- [Exercise materials]:
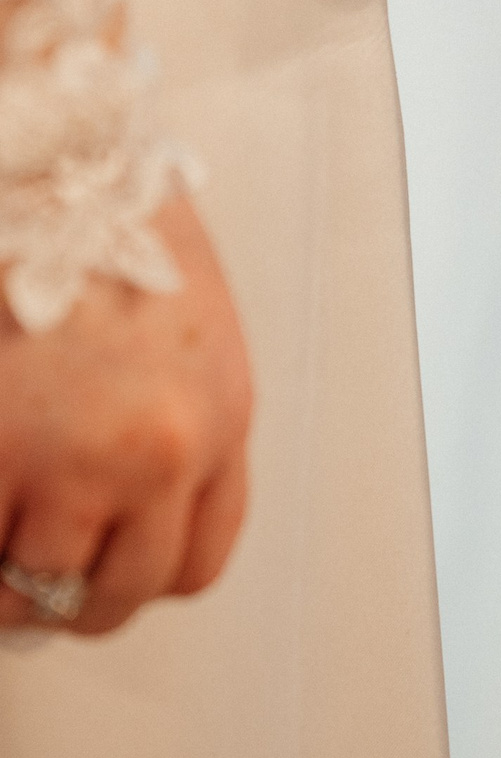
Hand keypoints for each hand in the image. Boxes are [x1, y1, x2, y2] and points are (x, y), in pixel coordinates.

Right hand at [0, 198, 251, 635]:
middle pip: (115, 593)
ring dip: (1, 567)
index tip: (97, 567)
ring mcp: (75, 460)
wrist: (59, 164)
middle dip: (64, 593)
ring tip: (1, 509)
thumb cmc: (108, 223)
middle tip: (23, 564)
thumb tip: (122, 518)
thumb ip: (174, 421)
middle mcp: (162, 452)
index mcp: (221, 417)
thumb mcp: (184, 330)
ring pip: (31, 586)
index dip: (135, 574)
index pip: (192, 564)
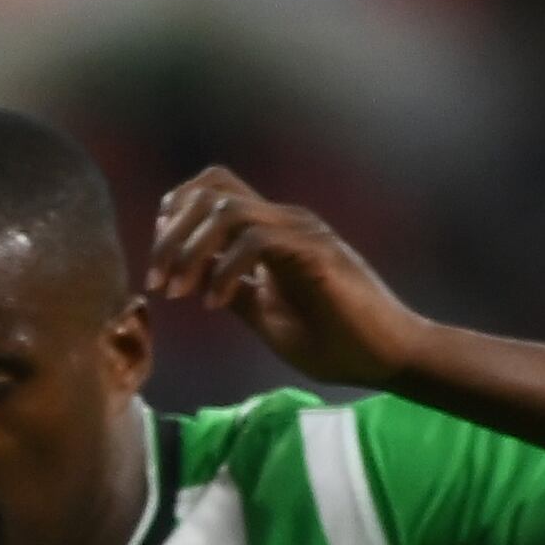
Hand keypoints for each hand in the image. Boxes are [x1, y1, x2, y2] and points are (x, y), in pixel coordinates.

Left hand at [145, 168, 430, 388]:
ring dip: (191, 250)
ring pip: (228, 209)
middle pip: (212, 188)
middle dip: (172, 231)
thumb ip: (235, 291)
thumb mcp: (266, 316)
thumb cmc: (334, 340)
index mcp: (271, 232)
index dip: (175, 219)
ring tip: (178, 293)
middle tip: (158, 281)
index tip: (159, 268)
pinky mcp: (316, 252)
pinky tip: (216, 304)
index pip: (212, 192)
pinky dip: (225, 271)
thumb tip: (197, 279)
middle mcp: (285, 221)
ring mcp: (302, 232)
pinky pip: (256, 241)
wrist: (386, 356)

==

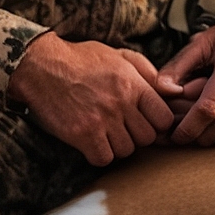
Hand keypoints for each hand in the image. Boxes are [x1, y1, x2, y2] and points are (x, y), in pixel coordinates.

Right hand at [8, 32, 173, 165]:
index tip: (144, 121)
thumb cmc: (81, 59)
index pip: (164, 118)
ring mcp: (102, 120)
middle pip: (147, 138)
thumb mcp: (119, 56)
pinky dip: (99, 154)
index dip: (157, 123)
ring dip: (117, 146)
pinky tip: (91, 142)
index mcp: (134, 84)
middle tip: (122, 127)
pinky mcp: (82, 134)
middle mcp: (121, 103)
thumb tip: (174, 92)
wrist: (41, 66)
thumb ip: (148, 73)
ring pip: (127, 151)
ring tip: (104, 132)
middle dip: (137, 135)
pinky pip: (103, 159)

---

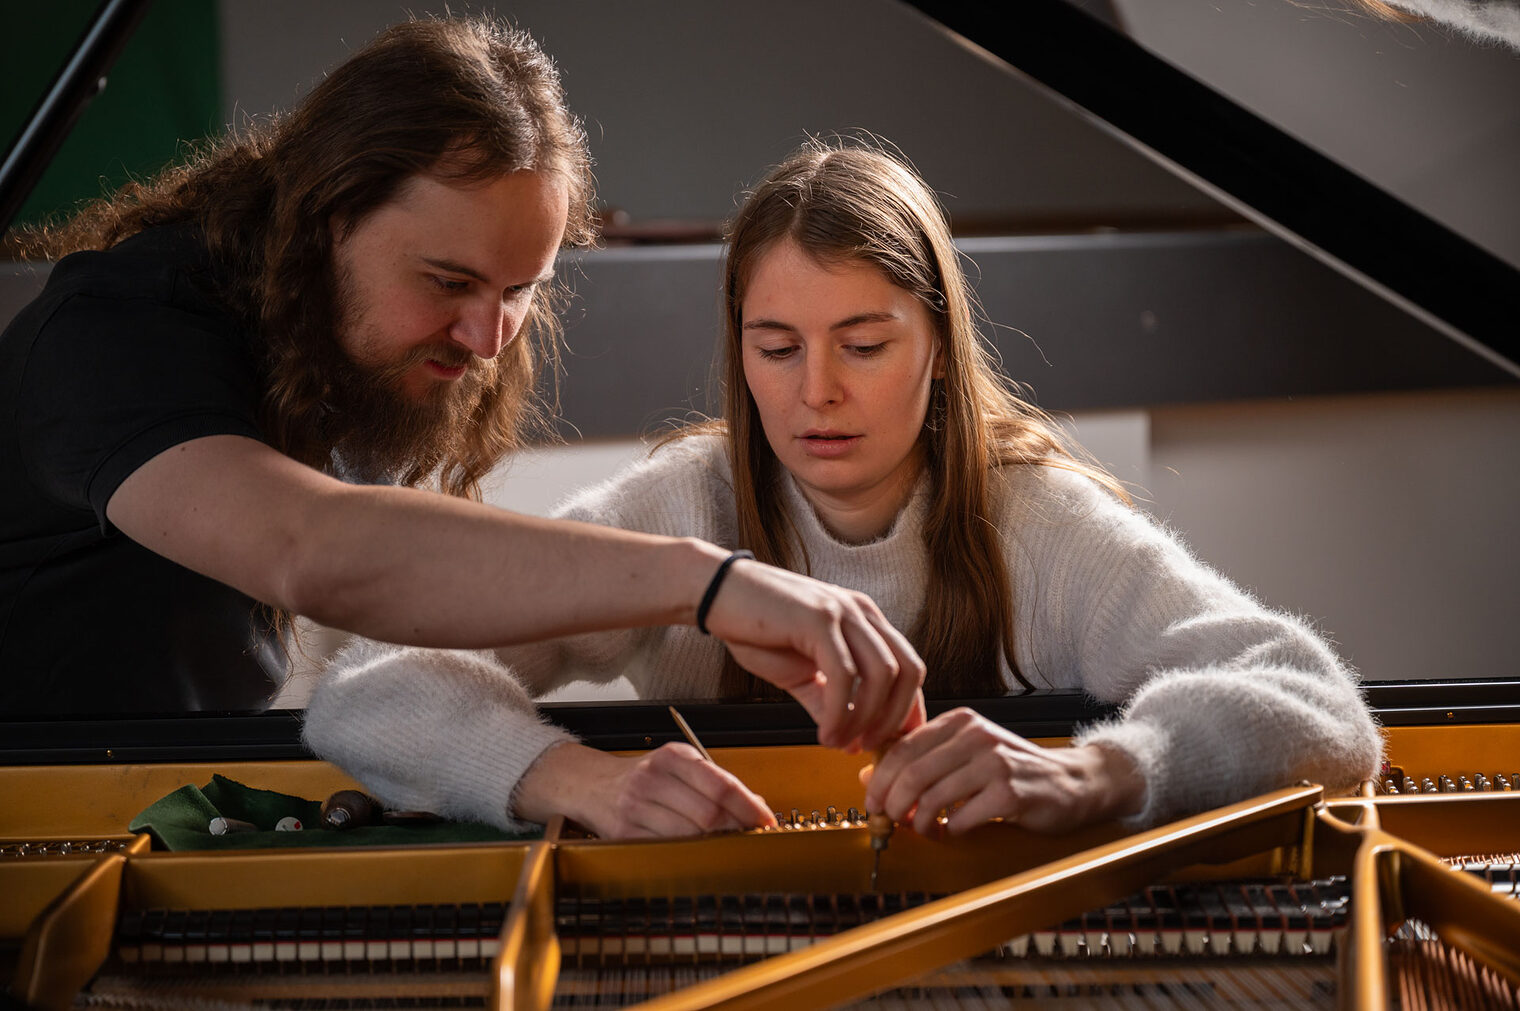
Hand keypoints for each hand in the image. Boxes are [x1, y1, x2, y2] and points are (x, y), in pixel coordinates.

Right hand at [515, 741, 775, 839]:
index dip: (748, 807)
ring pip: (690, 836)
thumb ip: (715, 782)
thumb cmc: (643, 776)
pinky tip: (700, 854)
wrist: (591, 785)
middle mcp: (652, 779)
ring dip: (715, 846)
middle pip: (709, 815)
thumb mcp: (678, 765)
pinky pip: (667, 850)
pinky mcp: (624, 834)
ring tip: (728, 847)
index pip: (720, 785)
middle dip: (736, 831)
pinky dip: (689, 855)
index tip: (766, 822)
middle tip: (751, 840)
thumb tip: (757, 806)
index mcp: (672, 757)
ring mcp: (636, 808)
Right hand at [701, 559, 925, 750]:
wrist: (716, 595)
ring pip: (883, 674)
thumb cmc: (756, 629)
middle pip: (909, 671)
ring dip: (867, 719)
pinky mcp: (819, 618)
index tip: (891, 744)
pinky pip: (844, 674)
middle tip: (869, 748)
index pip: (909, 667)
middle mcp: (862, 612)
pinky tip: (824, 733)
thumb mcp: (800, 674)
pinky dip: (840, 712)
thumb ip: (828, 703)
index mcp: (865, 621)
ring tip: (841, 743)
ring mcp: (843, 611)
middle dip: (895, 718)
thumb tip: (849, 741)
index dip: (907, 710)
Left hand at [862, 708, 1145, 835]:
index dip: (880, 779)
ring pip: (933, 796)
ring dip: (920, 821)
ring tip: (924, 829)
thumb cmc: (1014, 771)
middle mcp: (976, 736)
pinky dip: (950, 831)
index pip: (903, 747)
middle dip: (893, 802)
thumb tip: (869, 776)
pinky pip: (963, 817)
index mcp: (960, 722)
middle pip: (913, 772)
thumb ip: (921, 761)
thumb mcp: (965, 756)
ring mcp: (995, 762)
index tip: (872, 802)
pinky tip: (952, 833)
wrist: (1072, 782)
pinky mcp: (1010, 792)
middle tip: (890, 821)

- [Your goal]: In the listing above, find the line with "index pip: (212, 192)" and the line with "wrist: (386, 356)"; output exactly those lines and all lines between them.

- [Task solution]:
index pip: (212, 192)
pinky dip: (225, 271)
thumb tip: (197, 279)
middle mcp: (285, 221)
ring mcp: (302, 232)
pinky pip: (256, 241)
wrist: (386, 356)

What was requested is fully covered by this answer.